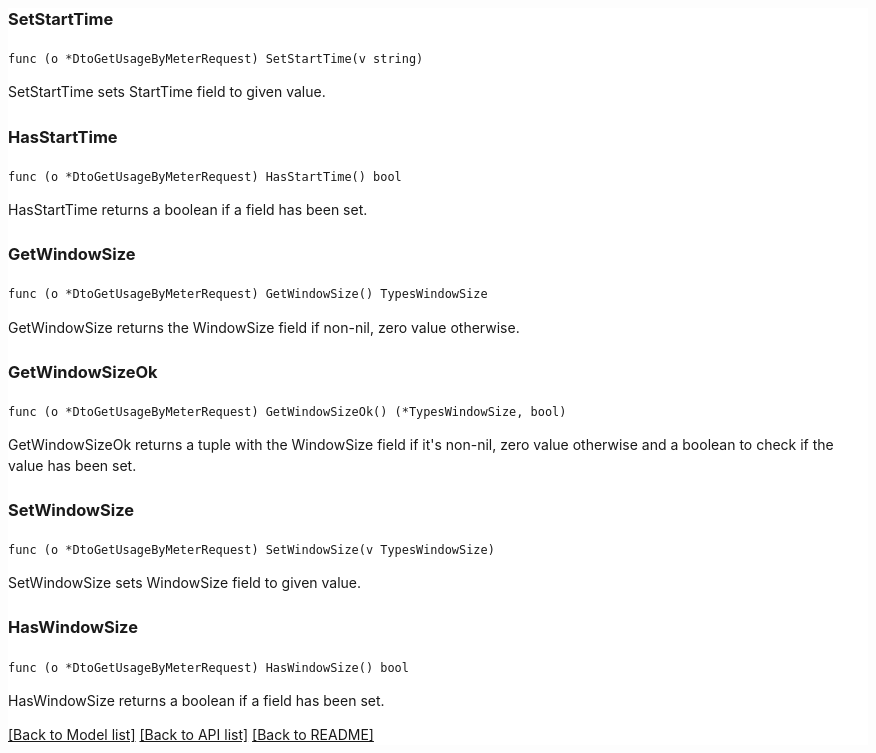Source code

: ### SetStartTime

`func (o *DtoGetUsageByMeterRequest) SetStartTime(v string)`

SetStartTime sets StartTime field to given value.

### HasStartTime

`func (o *DtoGetUsageByMeterRequest) HasStartTime() bool`

HasStartTime returns a boolean if a field has been set.

### GetWindowSize

`func (o *DtoGetUsageByMeterRequest) GetWindowSize() TypesWindowSize`

GetWindowSize returns the WindowSize field if non-nil, zero value otherwise.

### GetWindowSizeOk

`func (o *DtoGetUsageByMeterRequest) GetWindowSizeOk() (*TypesWindowSize, bool)`

GetWindowSizeOk returns a tuple with the WindowSize field if it's non-nil, zero value otherwise
and a boolean to check if the value has been set.

### SetWindowSize

`func (o *DtoGetUsageByMeterRequest) SetWindowSize(v TypesWindowSize)`

SetWindowSize sets WindowSize field to given value.

### HasWindowSize

`func (o *DtoGetUsageByMeterRequest) HasWindowSize() bool`

HasWindowSize returns a boolean if a field has been set.


[[Back to Model list]](../README.md#documentation-for-models) [[Back to API list]](../README.md#documentation-for-api-endpoints) [[Back to README]](../README.md)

● ● ● ● ● ● ●

Both ends included, copy word for word the lines from the top of the entries above through the line with "GetWindowSize returns the". No pictures.

Source code

: ### SetStartTime

`func (o *DtoGetUsageByMeterRequest) SetStartTime(v string)`

SetStartTime sets StartTime field to given value.

### HasStartTime

`func (o *DtoGetUsageByMeterRequest) HasStartTime() bool`

HasStartTime returns a boolean if a field has been set.

### GetWindowSize

`func (o *DtoGetUsageByMeterRequest) GetWindowSize() TypesWindowSize`

GetWindowSize returns the WindowSize field if non-nil, zero value otherwise.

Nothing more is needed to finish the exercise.